═════ TEXTO

Com tantas coisas a acontecer e tanto para investigar, não costumamos perder muito tempo a responder àqueles que usam informações falsas ou insultuosas para criticarem o nosso trabalho.
No entanto, não podemos deixar passar a referência velada(1) que Filipe Froes, alguém com responsabilidades e impacto acrescidos, fez ao nosso artigo(2) em que revelámos as suas múltiplas relações financeiras com a indústria farmacêutica.
Vamos ignorar os ataques mais gratuitos e vácuos , como sermos um jornal “exclusivamente digital” ou nos querer relacionar com “círculos negacionistas” (expressão ambígua sem qualquer conteúdo objetivo, usada quando não se têm argumentos e se pretende, ao invés, ativar reações emocionais negativas associadas ao termo).
O artigo começa logo com uma afirmação falsa de que voltámos “a publicar, há escassos dias, uma notícia de 2021 sobre eventuais conflitos de interesses decorrentes da minha (sua) colaboração com a indústria farmacêutica …”. Ora, nós nunca referimos essa “notícia de 2021” nesta investigação, nem me recordo de que alguma vez o tenhamos feito.
Quem se arroga ser “combatente das fake news” e da luta contra a desinformação(3) deveria ter um pouco mais cuidado em não espalhar informações falsas pelo Facebook (ainda por cima sem permitir o contraditório e a reposição da verdade dos factos, dado que a sua página impede respostas fora do seu círculo de amizades).
Depois, o dr. Froes, numa estratégia parecida à de muitos verificadores de factos com conflitos de interesse semelhantes, utiliza essas informações falsas para, ao invés de abordar o conteúdo do nosso artigo, evocar um inquérito da Inspeção-Geral das Atividades em Saúde que não terá encontrado incompatibilidades.
Ora, como todos sabemos, a questão legal (sobre a qual nunca nos debruçámos) é bem diferente da questão ética, sendo que muitas das maiores barbaridades foram cometidas dentro da legalidade. Por isso, a questão de existirem claros conflitos de interesse é independente de se terem apurado (ou se virem a apurar no futuro) incompatibilidades ou algum tipo de crimes.
Além disso, é obrigação da comunicação social dar a conhecer que, quem aconselha o governo, a Direção-geral da Saúde e a população sobre certas doenças e tratamentos, recebe avultadas somas das farmacêuticas que deles dependem. Tal como é relevante saber se quem nos aconselha a votar num dado partido é seu candidato ou se quem nos quer vender um carro de uma marca específica tem uma percentagem dessa venda.

══════════

Continua o texto de resposta a Filipe Froes a partir da última frase apresentada.

═════ EXCERTOS DAS ENTRADAS

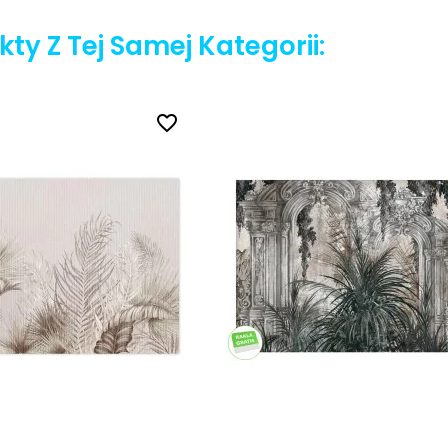
ty Z Tej Samej Kategorii:
favorite_border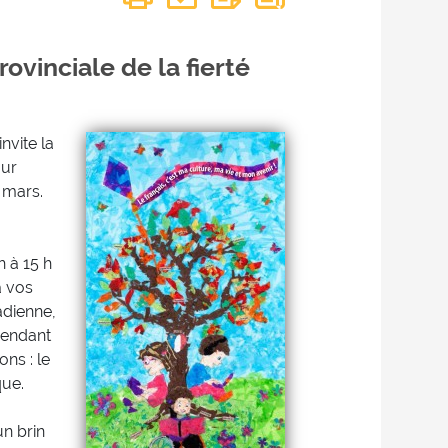
vinciale de la fierté
nvite la
our
 mars.
h à 15 h
à vos
cadienne,
 pendant
ns : le
que.
un brin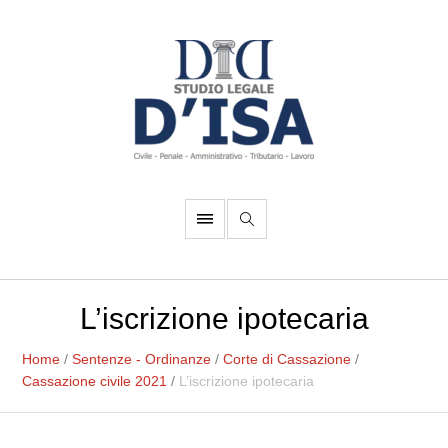
L’iscrizione ipotecaria
Home
/
Sentenze - Ordinanze
/
Corte di Cassazione
/
Cassazione civile 2021
/
L’iscrizione ipotecaria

══════════

## RESULTADO DO EXERCÍCIO
Mas, ao mesmo tempo que critica a divulgação de informação verdadeira e factual, Filipe Froes tenta desvalorizar a nossa investigação dizendo que os dados são públicos. Em primeiro lugar, serem públicos não significa que sejam conhecidos, até porque a generalidade dos grandes média oculta os graves conflitos de interesse dos seus peritos e a maioria das pessoas nem desconfia que a comunicação social selecione peritos com tamanha falta de isenção. É demasiado contraintuitivo.
Finalmente, o acesso a esses valores não é obviamente fácil e poucos têm tempo para andar a vasculhar declarações financeiras obrigatórias de todos os peritos que aparecem na comunicação social, contabilizar os valores recebidos a título pessoal, mas também através das suas empresas. E são centenas de pagamentos no caso de Filipe Froes.
Mas imaginemos, por absurdo, que as pessoas conheciam já esses dados e que o nosso artigo era absolutamente dispensável para o público. O que leva então um médico, consultor de várias entidades, colaborador de inúmeras farmacêuticas e com uma presença constante na comunicação social, a perder tempo e energia no ataque a quem divulga informações irrelevantes e do conhecimento público?
Fica a pergunta.
(Quanto à sua alegação de que sempre “seguiu a Ciência”, responderei numa próxima oportunidade. Talvez com uma compilação de exemplos desse rigor científico.)
(1) Filipe Froes – A cegueira é uma doença terrível… E o maior cego é… | Facebook
(2) Médico Filipe Froes recebeu meio milhão de euros das farmacêuticas nos últimos anos – The Blind Spot
(3) Das “fake news” nem a vacina está a salvo | Ensaio | PÚBLICO (publico.pt)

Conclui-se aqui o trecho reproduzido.